でもね、題が「ショーケンとの再会」となると話は別だ。もちろん全文熟読をした。要は、ショーケンが大麻取締法違反で逮捕され、判決が下って、執行猶予が取れた。その足で、妻のいしだあゆみさんから紹介された瀬戸内さんを京都に訪ねた……というエピソードだった。
ワシャはこれを知っていた。萩原健一の著書『ショーケン』(講談社)に、逮捕から更生までの経緯が赤裸々に語られているからである。
どちらの話も同様で、ショーケンは瀬戸内さんの紹介で「天龍寺」に入った。頭を剃って法衣を身にまとうと、「ショーケンは見事な雲水になりきるのは、さすがの役者だった」と言っている。
もちろんショーケンの坊主姿は絵になったろう。ワシャも見たかったがところがどっこい、中身は仏道からもっとも遠いところにいたんでしょうね。『ショーケン』 によれば、夜間外出禁止にも関わらず、毎晩、寺を抜け出して祇園通いをしたそうだ。そこで目撃されて、天龍寺から東光寺に左遷されたと語っている。

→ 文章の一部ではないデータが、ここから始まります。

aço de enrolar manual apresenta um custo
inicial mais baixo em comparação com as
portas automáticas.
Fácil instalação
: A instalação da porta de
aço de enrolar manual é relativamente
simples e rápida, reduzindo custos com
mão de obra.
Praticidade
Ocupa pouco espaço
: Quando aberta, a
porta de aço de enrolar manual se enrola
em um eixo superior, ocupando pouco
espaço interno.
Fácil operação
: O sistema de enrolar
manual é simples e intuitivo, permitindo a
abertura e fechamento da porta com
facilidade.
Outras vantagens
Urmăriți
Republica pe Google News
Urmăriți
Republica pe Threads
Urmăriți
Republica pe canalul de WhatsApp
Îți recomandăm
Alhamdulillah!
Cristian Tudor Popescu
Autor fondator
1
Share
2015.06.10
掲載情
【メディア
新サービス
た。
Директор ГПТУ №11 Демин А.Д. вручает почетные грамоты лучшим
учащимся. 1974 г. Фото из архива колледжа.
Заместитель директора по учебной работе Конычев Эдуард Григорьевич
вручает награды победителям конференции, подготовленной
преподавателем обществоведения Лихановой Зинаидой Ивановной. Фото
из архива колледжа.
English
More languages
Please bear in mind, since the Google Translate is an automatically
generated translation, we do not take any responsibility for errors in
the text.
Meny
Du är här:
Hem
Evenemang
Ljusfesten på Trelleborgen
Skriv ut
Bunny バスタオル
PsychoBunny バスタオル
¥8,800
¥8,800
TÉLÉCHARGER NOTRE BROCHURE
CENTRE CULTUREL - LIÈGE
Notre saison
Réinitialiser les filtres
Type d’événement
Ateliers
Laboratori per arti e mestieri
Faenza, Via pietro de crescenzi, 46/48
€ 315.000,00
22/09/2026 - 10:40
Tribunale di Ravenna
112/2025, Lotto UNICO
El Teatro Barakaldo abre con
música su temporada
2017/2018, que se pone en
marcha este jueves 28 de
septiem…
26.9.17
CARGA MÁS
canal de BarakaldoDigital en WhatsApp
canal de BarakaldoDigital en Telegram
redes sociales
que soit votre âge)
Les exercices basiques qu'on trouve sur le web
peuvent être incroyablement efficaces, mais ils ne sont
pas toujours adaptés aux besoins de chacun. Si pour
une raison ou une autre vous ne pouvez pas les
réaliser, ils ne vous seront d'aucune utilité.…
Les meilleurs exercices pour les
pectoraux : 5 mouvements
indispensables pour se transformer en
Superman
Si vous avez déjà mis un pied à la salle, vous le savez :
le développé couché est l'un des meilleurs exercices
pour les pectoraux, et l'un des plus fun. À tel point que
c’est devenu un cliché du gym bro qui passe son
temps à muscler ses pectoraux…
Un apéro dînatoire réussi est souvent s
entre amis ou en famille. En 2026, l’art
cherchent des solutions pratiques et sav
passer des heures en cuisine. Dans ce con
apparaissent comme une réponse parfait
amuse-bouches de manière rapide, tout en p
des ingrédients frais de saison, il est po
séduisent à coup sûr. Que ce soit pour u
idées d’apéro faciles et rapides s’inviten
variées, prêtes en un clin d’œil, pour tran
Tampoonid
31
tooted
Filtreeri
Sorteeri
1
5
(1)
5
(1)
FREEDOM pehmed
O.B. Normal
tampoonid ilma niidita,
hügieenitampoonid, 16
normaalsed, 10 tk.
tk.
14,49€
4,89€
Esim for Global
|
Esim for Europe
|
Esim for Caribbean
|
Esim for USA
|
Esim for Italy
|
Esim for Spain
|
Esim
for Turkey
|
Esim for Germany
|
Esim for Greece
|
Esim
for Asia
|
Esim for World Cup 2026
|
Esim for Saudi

確かに、ショーケンが僧侶を演じたとして、天龍寺の庭園に佇んでいたとしても、いかにも灰汁の強い生臭坊主といった風情だろう。
瀬戸内さんの連載を切っ掛けに『ショーケン』を読み返してみて、ショーケンという役者の存在の大きさを実感した。
この連載の下に、福岡伸一さんの連載もあったのだが、これも「万葉集」と「蝶」の絡みの話でおもしろかった。朝日新聞がこんなに充実しているのは久しぶりだった(笑)。